When confronted with a photograph showing the defendant in the sole custody of Lieutenant Mays, Weiss testified that the photograph was not taken when the prisoner was being led into the station house but after he had been placed in a cell and was being taken from the cell to the second floor for questioning.
Defendant testified that the photograph was taken as he was being led into the police station and, in substantiation of his statement, pointed out that the photograph showed him wearing a necktie and that, therefore, it could not have been taken after he had been placed in the cell as he had taken off his tie by order of the turnkey before he entered the cell.
To rebut the testimony of defendant as to when the photograph was taken, the Commonwealth called several witnesses, including Lieutenant Mays who testified that although he didn't hear any one order White to take off his tie, it was ". . . general orders given to a turnkey who is in charge of a prisoner in custody. . . . THE COURT: Is that so they won't hang themselves; is that the idea? THE WITNESS: Yes, sometimes take their belts off. BY THE COURT: Q. I suppose they didn't think it likely that Mr. White would hang himself." Passing by the question of the propriety of the court's observation, it was entirely beside the point since the removal of neckties was a matter of routine as testified by Lieutenant Mays; and defendant was entitled to have the jury so consider it without regard to whether he would have "hanged" himself had his not been removed.
The photograph was used freely by both sides; but when it was offered in evidence by defendant, it was objected to by the Commonwealth on the sole ground *525 that there was no proof as to who took it and the objection was sustained. In our opinion, this was prejudicial error. The photograph went very strongly to the credibility of the police officer who is alleged to have been assaulted by defendant. The latter testified that Weiss had nothing to do with placing him under arrest, that he had no recollection of ever seeing him before the trial, and that he certainly did not have hold of him when he was taken into the police station. He further testified that when taken to the second floor of the police station for questioning, he was told that he was charged with riot and that he ". . . wasn't charged with assault on an officer originally; . . ."

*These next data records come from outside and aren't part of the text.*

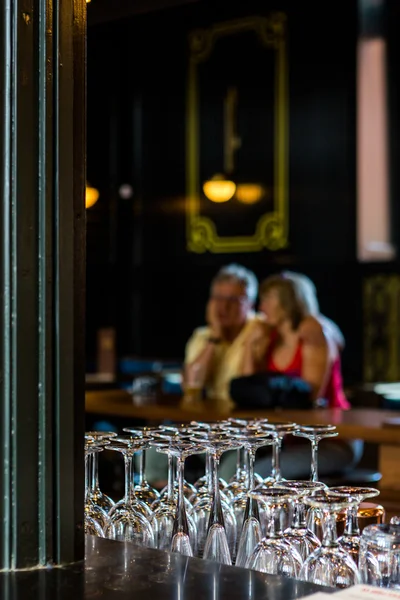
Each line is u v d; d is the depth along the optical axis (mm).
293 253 9617
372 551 1403
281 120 9656
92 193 10328
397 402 4984
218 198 8797
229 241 10117
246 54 9883
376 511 1809
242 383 4484
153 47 10508
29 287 1435
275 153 9703
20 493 1407
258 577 1359
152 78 10570
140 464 2008
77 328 1479
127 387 6379
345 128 9211
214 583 1327
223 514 1868
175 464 2039
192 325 10555
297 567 1563
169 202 10578
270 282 4859
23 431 1414
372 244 9203
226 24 9977
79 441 1472
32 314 1437
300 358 4750
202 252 10336
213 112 10141
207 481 1940
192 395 5176
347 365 9266
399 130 9141
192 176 10352
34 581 1341
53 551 1431
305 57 9469
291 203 9617
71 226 1479
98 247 11078
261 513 1857
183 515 1761
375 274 9125
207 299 10438
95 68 10703
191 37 10266
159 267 10773
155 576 1365
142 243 10875
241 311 5547
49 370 1441
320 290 9477
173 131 10453
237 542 1881
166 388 7297
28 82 1446
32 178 1446
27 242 1434
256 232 9883
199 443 1794
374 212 9234
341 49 9227
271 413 4285
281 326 4820
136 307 10969
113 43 10555
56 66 1471
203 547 1844
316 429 2012
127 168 10812
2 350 1417
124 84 10703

Police Sergeant Martine, another witness called in rebuttal by the Commonwealth, testified that Officer Weiss was on Saybrook Avenue and that "He didn't walk to the police station with Franchetti and Mays. . . ." Franchetti was the other detective in the case, and Martine corroborated the testimony of appellant that it was the two detectives who led him to the police station and not Weiss and the lieutenant of detectives.
That a photograph may be proven without calling the person who took it is a well established principle of law. See Marcinkiewiczv. Kutawich,
We are not unmindful of the equally well established rule that trial courts have large discretion in determining the admissibility of photographs: West v. Morgan et al.,
But where the photograph is of vital importance to defendant's case, in view of its direct bearing on the credibility of the principal witness against him, as in *526 the instant case, we have no alternative but to hold that the learned judge of the court below abused his discretion when he excluded the photograph on the sole ground, so far as appears from the record before us, that "There is no proof at all as to who took it." Proper groundwork having been laid for the introduction of the photograph into evidence by proving that it was taken in the police station, that it showed the defendant in the custody of the arresting officer immediately following his arrest and had such a direct bearing on the credibility of the chief complaining witness against defendant, the question of "who took it" was immaterial and not proper ground for excluding it.
The third and eighth assignments of error are sustained. The judgment is reversed and a new trial awarded.